No, but human factors dictate: it can be that hard to use the lock properly.
out them further away.
Some places do this, other places don't have a good layout to make metal detectors a practical thing for the MRI suite.
with MRI machines costing what they do, these aren’t the prices you would worry about.
Often (depending on location), the most expensive part of the MRI suite isn't the device, but the room itself.
The man, 61, had entered the MRI room while a scan was underway
How was that allowed?
he asked the technician to get her husband to help her get off the table.
...while the machine was still working? And isn't that the job of the technician anyway?
the technician helped her try to pull her husband off the machine but it was impossible.
Those machines have a kill-switch for a reason.
I call this BS or a very incompetent technician.
Plus a Darwin award for the guy.
the high powered magnet is always on. it's never safe to put metal near and MRI.
The kill switch is VERY expensive to press, many thousands of dollars, and even when it does an "instant" magnet quench, by the time you hear the screams it's all over anyway, the metal has landed on the magnet. Quenching the magnet will make it let go, but it won't unbreak the neck bones.
Couple things:
The magnet is ALWAYS on.

Text extracted page by page:
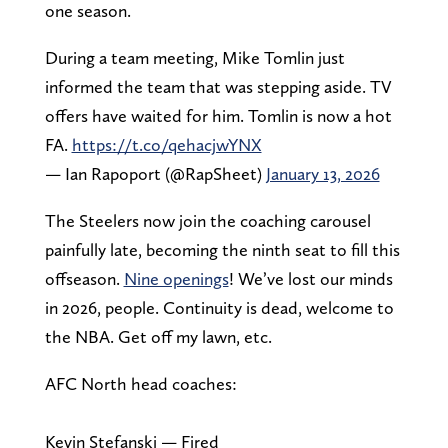
one season.
During a team meeting, Mike Tomlin just
informed the team that was stepping aside. TV
offers have waited for him. Tomlin is now a hot
FA.
https://t.co/qehacjwYNX
— Ian Rapoport (@RapSheet)
January 13, 2026
The Steelers now join the coaching carousel
painfully late, becoming the ninth seat to fill this
offseason.
Nine openings
! We’ve lost our minds
in 2026, people. Continuity is dead, welcome to
the NBA. Get off my lawn, etc.
AFC North head coaches:
Kevin Stefanski — Fired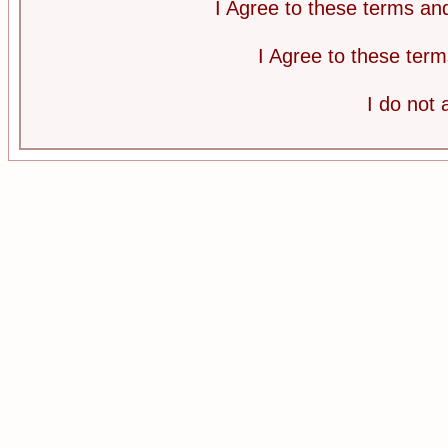
I Agree to these terms a
I Agree to these te
I do not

- **Study questions**
1) Quote every sentence in the MRI discussion above that ends with a question mark.
2) According to the MRI discussion, what is often the most expensive part of the MRI suite?

- **Solutions to the exercise**
1)
How was that allowed?
...while the machine was still working?
And isn't that the job of the technician anyway?

2) The room itself, depending on location.